Here are two pictures from the Saturday evening closing set of the 2007 Thomas Point Beach bluegrass festival. I was fortunate to be asked to fill in on banjo with Peter Rowan's band when Tony Rice cancelled his appearance. The rest of the band was pretty good too: Mike Bub on bass and Ricky Simpkins on mandolin. It was maybe the most fun I've had on stage - I smiled through most of the set, but unfortunately these two pictures didn't catch that. Thanks to Marla Singleton for taking these photos (and the other 200-odd she took during the set.) She's a talented stage photographer - you can see more of her work at her site.
Peter Rowan

Peter Rowan too

Louise and Earl Scruggs, Grey Fox Bluegrass Festival, July 2004

It was a great thrill for me to meet Earl Scruggs at the 2004 Grey Fox festival. Thanks to Todd Wright, then the Artist Relations manager at Gibson and now with the Deering Banjo Company, I got to spend 15 minutes alone with Earl and had a couple of days to figure out what I was going to ask him. It's rare to be able to talk to someone who has been such a profound influence.

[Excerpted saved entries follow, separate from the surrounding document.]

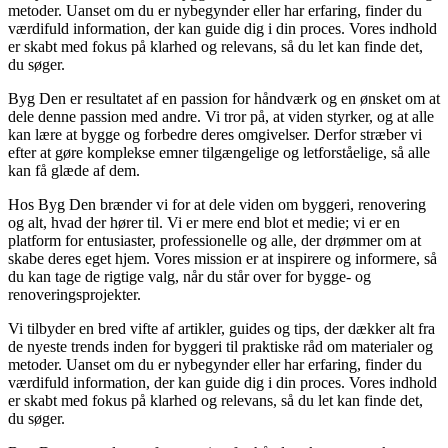
metoder. Uanset om du er nybegynder eller har erfaring, finder du
værdifuld information, der kan guide dig i din proces. Vores indhold
er skabt med fokus på klarhed og relevans, så du let kan finde det,
du søger.
Byg Den er resultatet af en passion for håndværk og en ønsket om at
dele denne passion med andre. Vi tror på, at viden styrker, og at alle
kan lære at bygge og forbedre deres omgivelser. Derfor stræber vi
efter at gøre komplekse emner tilgængelige og letforståelige, så alle
kan få glæde af dem.
Hos Byg Den brænder vi for at dele viden om byggeri, renovering
og alt, hvad der hører til. Vi er mere end blot et medie; vi er en
platform for entusiaster, professionelle og alle, der drømmer om at
skabe deres eget hjem. Vores mission er at inspirere og informere, så
du kan tage de rigtige valg, når du står over for bygge- og
renoveringsprojekter.
Vi tilbyder en bred vifte af artikler, guides og tips, der dækker alt fra
de nyeste trends inden for byggeri til praktiske råd om materialer og
metoder. Uanset om du er nybegynder eller har erfaring, finder du
værdifuld information, der kan guide dig i din proces. Vores indhold
er skabt med fokus på klarhed og relevans, så du let kan finde det,
du søger.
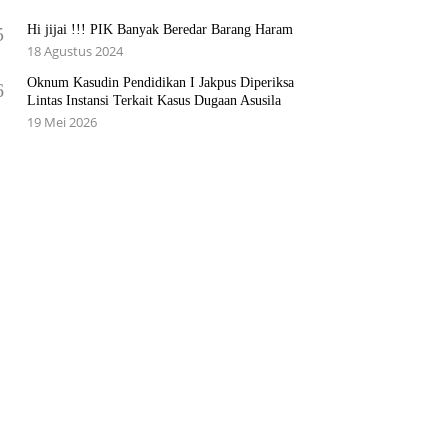
Hi jijai !!! PIK Banyak Beredar Barang Haram
5
18 Agustus 2024
Oknum Kasudin Pendidikan I Jakpus Diperiksa
6
Lintas Instansi Terkait Kasus Dugaan Asusila
19 Mei 2026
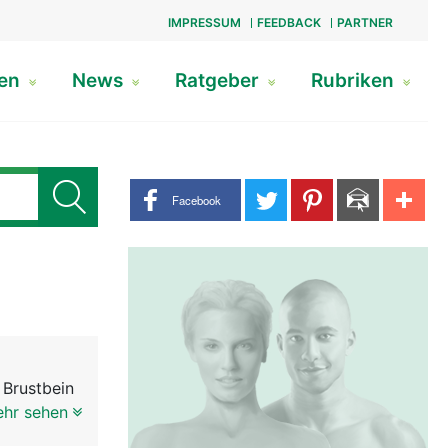
IMPRESSUM
FEEDBACK
PARTNER
gen
News
Ratgeber
Rubriken
Share buttons
Facebook
 Brustbein
elkanal an
ehr sehen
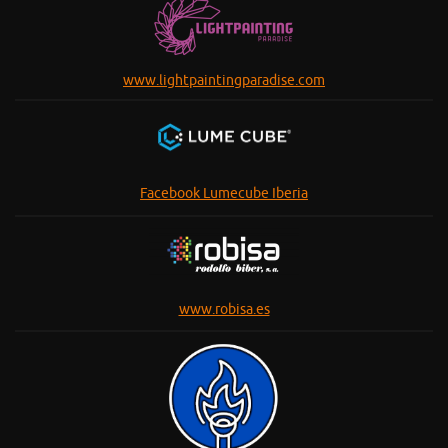
www.lightpaintingparadise.com
Facebook Lumecube Iberia
www.robisa.es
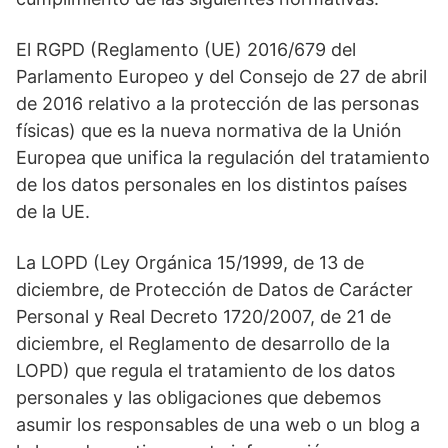
El RGPD (Reglamento (UE) 2016/679 del
Parlamento Europeo y del Consejo de 27 de abril
de 2016 relativo a la protección de las personas
físicas) que es la nueva normativa de la Unión
Europea que unifica la regulación del tratamiento
de los datos personales en los distintos países
de la UE.
La LOPD (Ley Orgánica 15/1999, de 13 de
diciembre, de Protección de Datos de Carácter
Personal y Real Decreto 1720/2007, de 21 de
diciembre, el Reglamento de desarrollo de la
LOPD) que regula el tratamiento de los datos
personales y las obligaciones que debemos
asumir los responsables de una web o un blog a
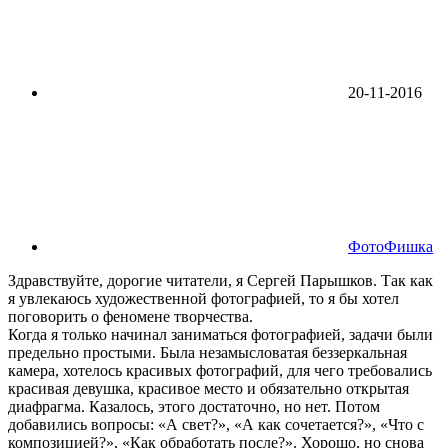
20-11-2016
ФотоФишка
Здравствуйте, дорогие читатели, я Сергей Парышков. Так как
я увлекаюсь художественной фотографией, то я бы хотел
поговорить о феномене творчества.
Когда я только начинал заниматься фотографией, задачи были
предельно простыми. Была незамысловатая беззеркальная
камера, хотелось красивых фотографий, для чего требовались
красивая девушка, красивое место и обязательно открытая
диафрагма. Казалось, этого достаточно, но нет. Потом
добавились вопросы: «А свет?», «А как сочетается?», «Что с
композицией?», «Как обработать после?». Хорошо, но снова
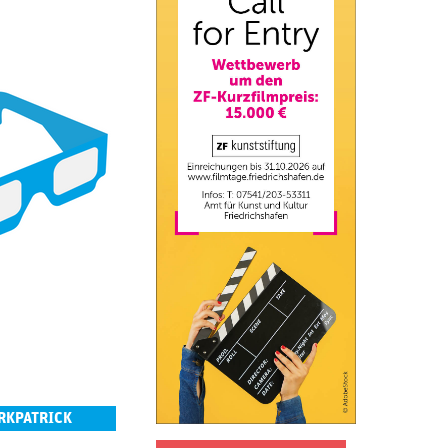
IRKPATRICK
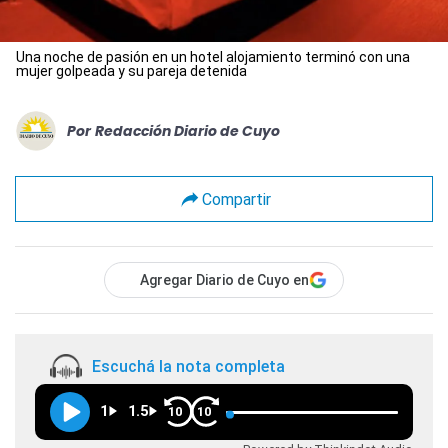
Una noche de pasión en un hotel alojamiento terminó con una
mujer golpeada y su pareja detenida
Por
Redacción Diario de Cuyo
Compartir
Agregar Diario de Cuyo en
Escuchá la nota completa
1
1.5
10
10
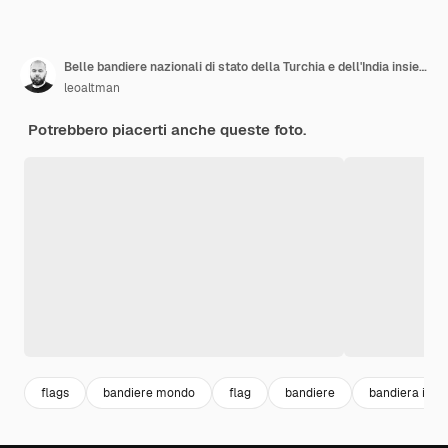
Belle bandiere nazionali di stato della Turchia e dell'India insieme
leoaltman
Potrebbero piacerti anche queste foto.
flags
bandiere mondo
flag
bandiere
bandiera indi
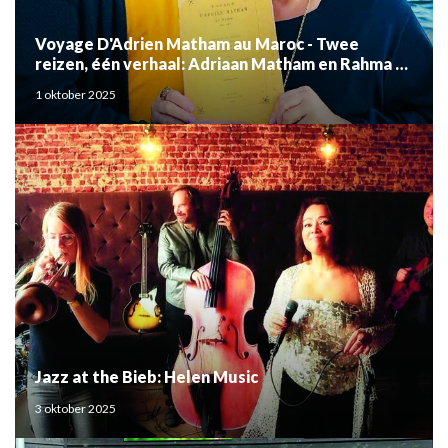
Voyage D'Adrien Matham au Maroc - Twee
reizen, één verhaal: Adriaan Matham en Rahma el
Mouden
1 oktober 2025
Jazz at the Bieb: Helen Music
3 oktober 2025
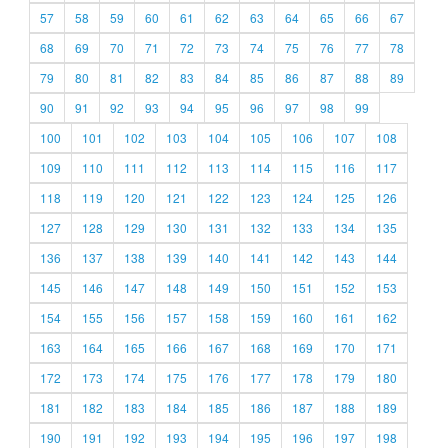
57
58
59
60
61
62
63
64
65
66
67
68
69
70
71
72
73
74
75
76
77
78
79
80
81
82
83
84
85
86
87
88
89
90
91
92
93
94
95
96
97
98
99
100
101
102
103
104
105
106
107
108
109
110
111
112
113
114
115
116
117
118
119
120
121
122
123
124
125
126
127
128
129
130
131
132
133
134
135
136
137
138
139
140
141
142
143
144
145
146
147
148
149
150
151
152
153
154
155
156
157
158
159
160
161
162
163
164
165
166
167
168
169
170
171
172
173
174
175
176
177
178
179
180
181
182
183
184
185
186
187
188
189
190
191
192
193
194
195
196
197
198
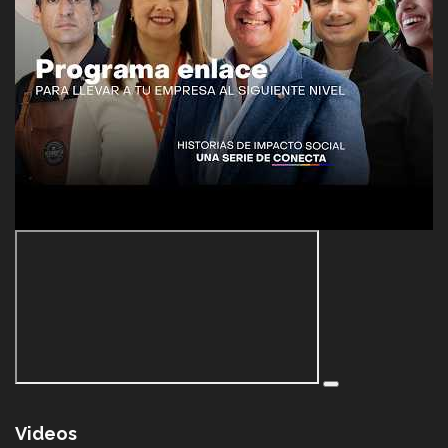
Videos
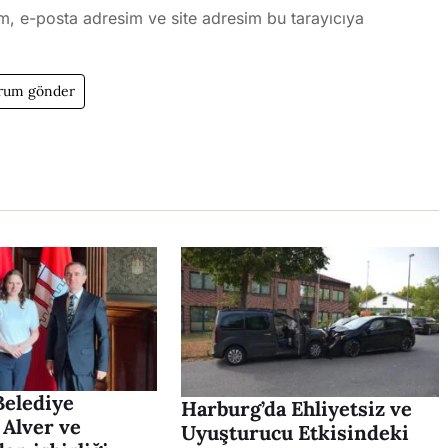
m, e-posta adresim ve site adresim bu tarayıcıya
elediye
Harburg’da Ehliyetsiz ve
 Alver ve
Uyuşturucu Etkisindeki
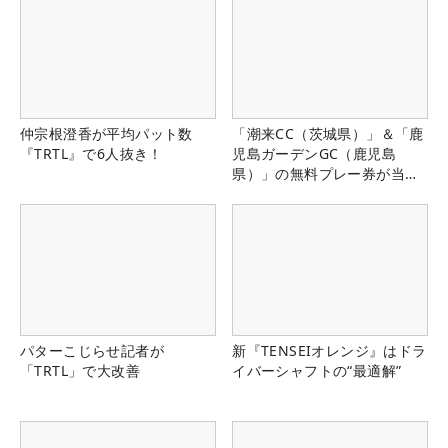
仲宗根澄香が平均パット数
「潮来CC（茨城県）」＆「鹿
『TRTL』で6人抜き！
児島ガーデンGC（鹿児島
県）」の無料プレー券が当た
る！！
パターこじらせ記者が
新『TENSEIオレンジ』はドラ
「TRTL」で大改善
イバーシャフトの“最適解”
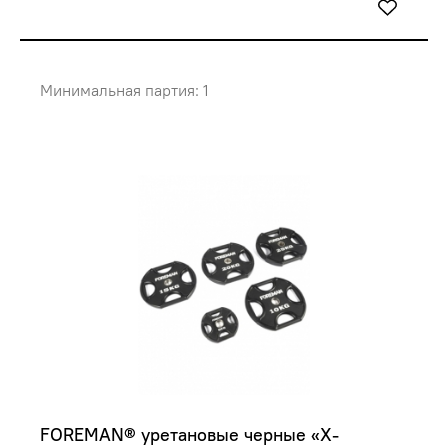
Минимальная партия: 1
FOREMAN® уретановые черные «X-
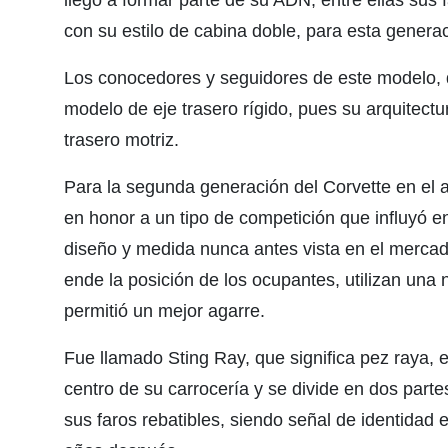
llegó a formar parte de su ADN, entre ellas sus 
con su estilo de cabina doble, para esta genera
Los conocedores y seguidores de este modelo,
modelo de eje trasero rígido, pues su arquitect
trasero motriz.
Para la segunda generación del Corvette en el
en honor a un tipo de competición que influyó en
diseño y medida nunca antes vista en el mercad
ende la posición de los ocupantes, utilizan una
permitió un mejor agarre.
Fue llamado Sting Ray, que significa pez raya, e
centro de su carrocería y se divide en dos parte
sus faros rebatibles, siendo señal de identidad e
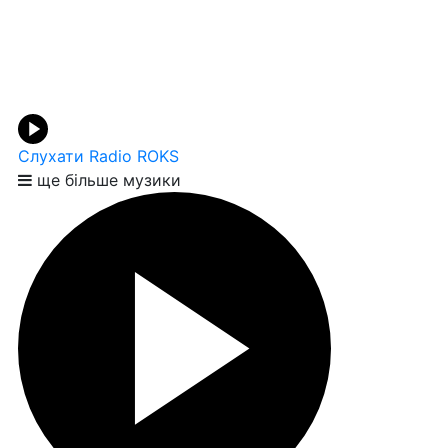
Слухати Radio ROKS
ще більше музики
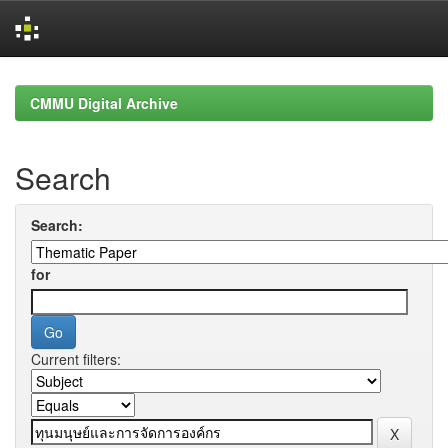
Skip
navigation
CMMU Digital Archive
Search
Search:
for
Current filters:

The first thing I said to Earl when we sat down was, "Thank you for changing my life". I've since found out how many other banjo players have said the same thing on their first meeting with him.

Earl Scruggs

Natalie McMaster, Ossipee Bluegrass Festival, July 2002

OK, try to follow me here. I once had a banjo student named Amelia. She mentioned to me once that a friend of her parents had written a contradance tune and named it Amelia's Waltz, after her. I went out to learn the tune, and found a version of it by Natalie McMaster. A couple of years later, I used the tune to win the 2002 New England Banjo Championship at the Ossipee Valley Bluegrass Festival. Part of the prize was a two song set on stage Saturday evening. When I went backstage to get ready for my set, Natalie was warming up for her set immediately following mine, and I took the opportunity to thank her for recording the tune. She graciously offered to play it with me.

Unfortunately, Amelia had stopped taking lessons by then, and I never got the chance to thank her for starting this amazing circle of events.